■ Exercise directions ■
Answer these questions from the article on Harry and Meghan's final royal engagements:
(a) Which event closed the couple's schedule of final official duties in early March 2020?
(b) What gown did Meghan wear to that event?
(c) Where was Meghan flying to after the Abbey service?

■ Source passage ■
The couple shared what happened during the awkward final royal engagement with his family. Photo / Getty Images
Prince Harry and Meghan Markle have lifted the lid on their final week of engagements before leaving the UK for good, claiming the royal family were “cold” and “distant” toward them.
The couple shared a jam-packed schedule of final official duties in early March 2020, which culminated in their appearance alongside other royals at the Commonwealth service at Westminster Abbey.
It was their first face-to-face meeting with his family in weeks – and, as Harry revealed in the couple’s explosive new six-part Netflix docu-series, was just as awkward as it looked.
“We were nervous seeing the family because all the TV cameras and everyone watching at home and everyone watching in the audience … it’s like living in a soap opera where everyone else views you as entertainment,” Harry said.
“I felt really distant from the rest of my family – which is interesting, because so much of how they operate is about what it looks like rather than what it feels like … and it looked cold, but it also felt cold.”
Meghan also revealed that her bold wardrobe choice for her final royal engagements – including her bright green caped Emilia Wickstead gown for the Commonwealth service – was a deliberate decision, after having spent so much time trying not to “ruffle any feathers” within the royal family.
“Until that last week in the UK, I rarely wore colour. I never wanted to upstage or ruffle any feathers. But I wore a lot of colour that week, I thought, ‘Let’s just look like a rainbow’.”
Harry added: “We weren’t with the family, it was our opportunity to go out with a bang, to be honest.”
In the fifth episode of the docu-series, Meghan shared several never-before-seen pictures from her frenzied goodbye with their Palace staff between the Abbey service and her flight back to Canada, where her son Archie had stayed behind.
“We left Westminster Abbey and then that was it – I had to go to the airport, we were racing to catch my flight, we were cutting it so close,” she said, explaining they rushed back to Buckingham Palace to quickly get changed.

Entries from a collection
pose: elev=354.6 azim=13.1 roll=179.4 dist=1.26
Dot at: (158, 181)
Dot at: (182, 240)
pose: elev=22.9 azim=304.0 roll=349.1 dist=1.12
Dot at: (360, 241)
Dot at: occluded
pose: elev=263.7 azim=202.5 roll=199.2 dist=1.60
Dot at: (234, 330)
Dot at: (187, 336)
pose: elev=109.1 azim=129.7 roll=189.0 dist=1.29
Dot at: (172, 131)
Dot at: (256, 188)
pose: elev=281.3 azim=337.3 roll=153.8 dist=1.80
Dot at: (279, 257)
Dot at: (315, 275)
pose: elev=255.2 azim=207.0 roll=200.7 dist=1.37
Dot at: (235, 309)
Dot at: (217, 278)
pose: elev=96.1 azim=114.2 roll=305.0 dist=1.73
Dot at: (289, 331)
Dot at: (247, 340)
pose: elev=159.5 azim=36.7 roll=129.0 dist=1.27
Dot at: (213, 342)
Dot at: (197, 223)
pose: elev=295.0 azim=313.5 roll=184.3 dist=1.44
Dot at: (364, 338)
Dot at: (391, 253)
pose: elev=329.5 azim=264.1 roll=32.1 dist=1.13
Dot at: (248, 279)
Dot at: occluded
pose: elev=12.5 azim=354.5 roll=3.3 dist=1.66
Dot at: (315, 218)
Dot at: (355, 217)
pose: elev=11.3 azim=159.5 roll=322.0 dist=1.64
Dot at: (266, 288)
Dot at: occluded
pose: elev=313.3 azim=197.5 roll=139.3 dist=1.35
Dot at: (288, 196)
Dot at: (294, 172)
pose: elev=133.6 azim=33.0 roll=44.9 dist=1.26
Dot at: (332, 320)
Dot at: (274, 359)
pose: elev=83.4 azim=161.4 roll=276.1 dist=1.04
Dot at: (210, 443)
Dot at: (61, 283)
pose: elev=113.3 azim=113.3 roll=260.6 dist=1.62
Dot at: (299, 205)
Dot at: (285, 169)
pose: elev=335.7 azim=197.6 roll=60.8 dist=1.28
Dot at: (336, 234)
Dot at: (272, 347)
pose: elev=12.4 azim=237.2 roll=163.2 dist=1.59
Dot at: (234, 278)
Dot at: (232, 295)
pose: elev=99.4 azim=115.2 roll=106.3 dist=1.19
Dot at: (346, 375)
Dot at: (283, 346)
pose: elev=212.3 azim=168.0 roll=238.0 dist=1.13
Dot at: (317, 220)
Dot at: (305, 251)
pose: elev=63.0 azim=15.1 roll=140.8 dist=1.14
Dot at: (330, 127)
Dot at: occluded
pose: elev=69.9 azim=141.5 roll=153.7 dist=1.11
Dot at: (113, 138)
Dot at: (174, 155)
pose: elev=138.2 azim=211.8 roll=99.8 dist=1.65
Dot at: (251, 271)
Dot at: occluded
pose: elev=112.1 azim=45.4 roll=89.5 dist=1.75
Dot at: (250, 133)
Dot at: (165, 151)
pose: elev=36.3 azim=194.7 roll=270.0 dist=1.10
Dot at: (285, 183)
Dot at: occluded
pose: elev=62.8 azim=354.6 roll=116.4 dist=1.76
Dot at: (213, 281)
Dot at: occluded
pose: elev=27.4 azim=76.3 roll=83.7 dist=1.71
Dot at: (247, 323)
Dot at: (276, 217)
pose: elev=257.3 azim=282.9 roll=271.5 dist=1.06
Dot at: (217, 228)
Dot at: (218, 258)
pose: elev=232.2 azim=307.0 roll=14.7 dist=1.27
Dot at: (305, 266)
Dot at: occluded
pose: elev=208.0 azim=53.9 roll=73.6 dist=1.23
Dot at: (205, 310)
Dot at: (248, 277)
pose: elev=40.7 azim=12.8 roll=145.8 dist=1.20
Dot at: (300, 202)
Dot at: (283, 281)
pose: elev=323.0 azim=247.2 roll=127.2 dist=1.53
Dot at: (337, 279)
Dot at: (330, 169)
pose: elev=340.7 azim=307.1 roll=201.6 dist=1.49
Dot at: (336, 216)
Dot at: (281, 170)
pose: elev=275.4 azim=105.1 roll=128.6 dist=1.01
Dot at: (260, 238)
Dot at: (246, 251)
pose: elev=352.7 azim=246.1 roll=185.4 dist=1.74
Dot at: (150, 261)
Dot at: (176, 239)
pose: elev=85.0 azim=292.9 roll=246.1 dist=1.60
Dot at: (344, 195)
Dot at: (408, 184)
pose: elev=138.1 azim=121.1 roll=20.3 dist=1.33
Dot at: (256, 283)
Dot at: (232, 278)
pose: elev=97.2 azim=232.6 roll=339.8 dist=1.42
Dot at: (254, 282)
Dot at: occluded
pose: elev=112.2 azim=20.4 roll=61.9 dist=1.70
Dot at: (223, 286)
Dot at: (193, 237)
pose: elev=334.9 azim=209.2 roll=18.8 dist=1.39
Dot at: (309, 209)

■ Response ■
(a) The Commonwealth service at Westminster Abbey.
(b) A bright green caped Emilia Wickstead gown.
(c) Canada.